Berbaik sangka pada kegelisahan aksara

Ucap tak apa-apa menderma do'a

Menghidupkan asa tanpa tahu telah mati rasa.


Usang, tak lagi senada melanglang

Kian purnama hanya menyempatkan

Kian waktu hanya perlu melaju

Melaju senja, dibiasakan fatamorgana, surya bertamu mengabarkan kegagalan kala.


"Menjelma Kala Fana"


Dalam hening membaca kala

Meniti detak waktu yang sedetik purna

Ada kesaksian akan makna kehidupan ; lepaskah diri dari daftar rencana?

Tanya saja pada angin yang entah hendak kemana mengelana.

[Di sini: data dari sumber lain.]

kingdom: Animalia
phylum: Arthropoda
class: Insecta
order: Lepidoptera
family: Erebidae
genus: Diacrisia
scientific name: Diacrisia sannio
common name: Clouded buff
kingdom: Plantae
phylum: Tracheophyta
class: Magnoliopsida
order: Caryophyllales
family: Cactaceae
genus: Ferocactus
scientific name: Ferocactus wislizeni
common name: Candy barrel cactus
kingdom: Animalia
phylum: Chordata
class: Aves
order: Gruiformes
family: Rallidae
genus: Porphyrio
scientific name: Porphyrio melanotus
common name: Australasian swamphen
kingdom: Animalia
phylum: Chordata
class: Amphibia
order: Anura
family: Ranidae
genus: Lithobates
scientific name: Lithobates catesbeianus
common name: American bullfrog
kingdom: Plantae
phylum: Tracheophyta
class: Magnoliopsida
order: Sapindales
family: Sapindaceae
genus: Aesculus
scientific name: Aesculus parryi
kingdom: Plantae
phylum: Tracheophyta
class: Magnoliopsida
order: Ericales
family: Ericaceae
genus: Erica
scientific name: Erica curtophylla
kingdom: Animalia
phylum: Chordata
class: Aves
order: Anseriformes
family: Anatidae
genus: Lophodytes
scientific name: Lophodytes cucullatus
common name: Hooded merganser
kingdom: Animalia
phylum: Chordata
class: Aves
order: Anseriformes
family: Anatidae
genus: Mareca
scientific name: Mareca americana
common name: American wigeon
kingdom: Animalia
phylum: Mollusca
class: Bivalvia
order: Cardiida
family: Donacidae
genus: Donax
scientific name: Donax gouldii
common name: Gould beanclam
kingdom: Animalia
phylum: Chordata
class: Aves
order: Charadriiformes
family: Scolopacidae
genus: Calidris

Di mana fana hanya selintas sementara membawa lena

Di ujung jalan langkah terjeda ; ucap terbata-bata 

Dengan suara sesal yang teramat menyiksa

Pada sajak mesra ; merana.


Memohon pasrah dalam ketidakberdayaan sementara 

Lepaskan seluruh sesak yang menggulung jiwa 

Ada bahasa kalbu menyantuni lorong sunyi menderma doa

Linang berderai menghujan sesal keangkuhan jiwa hina yang papa.


"Tak Akan Lari"


Satu-Satunya  cinta, tak akan lari gunung di kejar;  aku mohon

Keluar dari lubang pahit dalam hatiku, mencarimu, tak akan lari gunung di kejar;  

Dengan langit-langit kelam di pantai yang suram,  gelap, tanpa harapan, tetapi kamu tahu tak akan lari gunung di kejar;  

Hanya dihuni oleh penistaan dan ketakutan, kecemburuan; tak akan lari gunung di kejar;  


Lembah yang kau namai puisi, padam ia gelap menjadi tak karuan lenyap

Setangkai bunga edelweis ; mana kau tahu makna kau itu

Mana gunung kelok mengitari jurang

Perlahan suram tajam mata menghilang;

Tak akan lari gunung di kejar.


"Rintik Yang Sedetik"


Hujan ini turun lagi untuk yang kesekian kali mengingatkanku tentang rintik soal waktu yang sedetik

Ketika hujan ini turun lagi dari kata yang kau namakan puisi

Namamu, namaku, tentang cinta yang pernah singgah

Anggap saja hujan ini adalah kenangan

Meski rintik yang sedetik tapi mampu mengingatkan.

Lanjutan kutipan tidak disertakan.